--- Document text ---

Big Online Book of Linux Ada Programming - 19 Java Byte Code / Mixing Languages

19 Java Byte Code and Mixing Languages

19.1 Ada Meets Java

ACT's JGNAT compiler will compile Gnat source files into Java applications or applets. This section introduces JGNAT.

19.1.1 The Java Virtual Machine

Java is an interpreted language. It is compiled in an artificial machine language for a computer that doesn't exist. This computer is called the Java Virtual Machine (JVM) and the instructions are known as bytecode. The process is similar to the one used by the UCSD Pascal, a popular language from the 1980s that also used a virtual machine language (called P-Code).

When Java is compiled, the source code is converted to a .class file. This file contains the instructions for the JVM.

The JVM language is not directly related to Java. It is possible for other languages to create JVM executables. The JGNAT compiler converts Ada source files into .class files that can be executed by Java.

The official Java Virtual Machine Specification is available at Sun's Java website.

---

According to the page on Ada and Java bytecode above, what does the JGNAT compiler turn Ada source files into?

--- Data ---

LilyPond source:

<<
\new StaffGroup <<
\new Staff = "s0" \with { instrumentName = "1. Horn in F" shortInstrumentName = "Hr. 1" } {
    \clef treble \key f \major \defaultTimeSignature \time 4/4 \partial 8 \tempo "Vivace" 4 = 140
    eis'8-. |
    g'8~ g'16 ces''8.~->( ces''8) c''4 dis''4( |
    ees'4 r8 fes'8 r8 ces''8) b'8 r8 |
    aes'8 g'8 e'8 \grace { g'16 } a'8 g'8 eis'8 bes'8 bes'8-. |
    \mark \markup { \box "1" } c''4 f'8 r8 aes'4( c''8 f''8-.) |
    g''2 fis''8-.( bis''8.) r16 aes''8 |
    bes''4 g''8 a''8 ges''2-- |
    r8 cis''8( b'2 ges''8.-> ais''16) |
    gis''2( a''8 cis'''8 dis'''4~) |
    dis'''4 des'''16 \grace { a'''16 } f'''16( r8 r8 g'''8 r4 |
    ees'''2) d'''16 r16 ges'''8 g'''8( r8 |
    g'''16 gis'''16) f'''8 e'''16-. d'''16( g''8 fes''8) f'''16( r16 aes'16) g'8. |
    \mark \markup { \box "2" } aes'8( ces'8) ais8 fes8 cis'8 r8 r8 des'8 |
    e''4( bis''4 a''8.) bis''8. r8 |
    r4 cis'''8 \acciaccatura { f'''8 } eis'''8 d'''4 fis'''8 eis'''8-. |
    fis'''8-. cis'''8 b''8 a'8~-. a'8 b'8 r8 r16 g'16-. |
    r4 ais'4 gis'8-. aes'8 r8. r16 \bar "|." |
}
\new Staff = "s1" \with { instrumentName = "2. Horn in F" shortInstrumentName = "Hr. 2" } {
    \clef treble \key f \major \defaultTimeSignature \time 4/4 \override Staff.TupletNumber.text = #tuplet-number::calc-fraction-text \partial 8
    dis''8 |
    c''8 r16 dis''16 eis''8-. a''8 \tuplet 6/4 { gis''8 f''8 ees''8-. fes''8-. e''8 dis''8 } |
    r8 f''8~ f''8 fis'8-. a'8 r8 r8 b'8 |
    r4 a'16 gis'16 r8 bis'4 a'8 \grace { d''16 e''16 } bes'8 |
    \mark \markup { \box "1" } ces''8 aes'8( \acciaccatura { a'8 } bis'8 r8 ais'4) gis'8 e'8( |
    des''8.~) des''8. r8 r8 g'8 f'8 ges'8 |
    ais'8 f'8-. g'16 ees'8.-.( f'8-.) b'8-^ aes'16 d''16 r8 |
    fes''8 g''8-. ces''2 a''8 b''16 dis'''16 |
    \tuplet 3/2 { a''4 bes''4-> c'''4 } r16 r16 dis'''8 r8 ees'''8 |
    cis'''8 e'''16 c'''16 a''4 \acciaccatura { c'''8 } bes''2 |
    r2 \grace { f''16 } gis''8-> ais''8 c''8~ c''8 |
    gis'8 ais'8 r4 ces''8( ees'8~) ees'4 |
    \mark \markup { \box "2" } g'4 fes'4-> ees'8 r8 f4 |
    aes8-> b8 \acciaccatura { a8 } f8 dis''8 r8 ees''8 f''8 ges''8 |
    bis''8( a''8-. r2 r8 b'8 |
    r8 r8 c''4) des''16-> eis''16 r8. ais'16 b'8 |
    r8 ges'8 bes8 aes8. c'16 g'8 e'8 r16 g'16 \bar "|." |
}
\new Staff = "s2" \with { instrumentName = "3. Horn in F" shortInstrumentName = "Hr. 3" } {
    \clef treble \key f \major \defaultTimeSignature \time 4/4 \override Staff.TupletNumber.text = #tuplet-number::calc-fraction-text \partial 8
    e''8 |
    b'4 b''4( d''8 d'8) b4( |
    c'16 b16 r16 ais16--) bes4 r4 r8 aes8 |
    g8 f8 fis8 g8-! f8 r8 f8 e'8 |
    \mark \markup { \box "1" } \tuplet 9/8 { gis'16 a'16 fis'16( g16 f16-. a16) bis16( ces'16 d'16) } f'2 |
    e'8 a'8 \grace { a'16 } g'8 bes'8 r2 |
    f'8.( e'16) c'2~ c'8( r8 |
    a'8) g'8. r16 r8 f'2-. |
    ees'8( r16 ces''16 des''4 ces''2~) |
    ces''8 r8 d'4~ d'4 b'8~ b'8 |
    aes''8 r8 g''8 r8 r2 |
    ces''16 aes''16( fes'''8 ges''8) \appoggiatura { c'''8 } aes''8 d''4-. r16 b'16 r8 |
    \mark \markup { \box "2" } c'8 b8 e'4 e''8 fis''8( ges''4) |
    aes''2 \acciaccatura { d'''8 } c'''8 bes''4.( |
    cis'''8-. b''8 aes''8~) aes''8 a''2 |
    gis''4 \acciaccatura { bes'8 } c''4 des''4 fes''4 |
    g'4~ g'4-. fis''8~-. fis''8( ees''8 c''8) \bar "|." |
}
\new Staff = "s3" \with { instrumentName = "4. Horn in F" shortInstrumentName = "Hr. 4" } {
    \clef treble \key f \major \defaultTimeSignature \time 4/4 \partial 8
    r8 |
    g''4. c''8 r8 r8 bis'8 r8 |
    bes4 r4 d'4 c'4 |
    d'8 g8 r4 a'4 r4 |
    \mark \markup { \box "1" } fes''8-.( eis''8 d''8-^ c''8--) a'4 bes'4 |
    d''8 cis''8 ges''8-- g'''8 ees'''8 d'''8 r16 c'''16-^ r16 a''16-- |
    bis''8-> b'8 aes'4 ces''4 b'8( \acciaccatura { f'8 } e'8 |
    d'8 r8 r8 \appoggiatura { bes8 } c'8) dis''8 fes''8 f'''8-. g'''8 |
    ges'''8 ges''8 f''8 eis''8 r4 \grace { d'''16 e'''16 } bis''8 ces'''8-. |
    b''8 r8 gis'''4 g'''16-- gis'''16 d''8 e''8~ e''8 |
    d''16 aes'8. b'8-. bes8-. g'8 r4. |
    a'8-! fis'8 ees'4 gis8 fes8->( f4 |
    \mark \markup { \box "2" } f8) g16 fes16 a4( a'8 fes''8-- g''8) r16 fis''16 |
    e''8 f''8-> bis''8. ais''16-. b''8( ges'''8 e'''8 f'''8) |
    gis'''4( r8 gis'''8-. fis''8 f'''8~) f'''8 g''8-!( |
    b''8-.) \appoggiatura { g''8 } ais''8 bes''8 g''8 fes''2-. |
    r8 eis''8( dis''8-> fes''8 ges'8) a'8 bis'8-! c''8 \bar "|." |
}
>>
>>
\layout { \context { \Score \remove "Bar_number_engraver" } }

---

- Correct output
It converts them into .class files that can be executed by Java.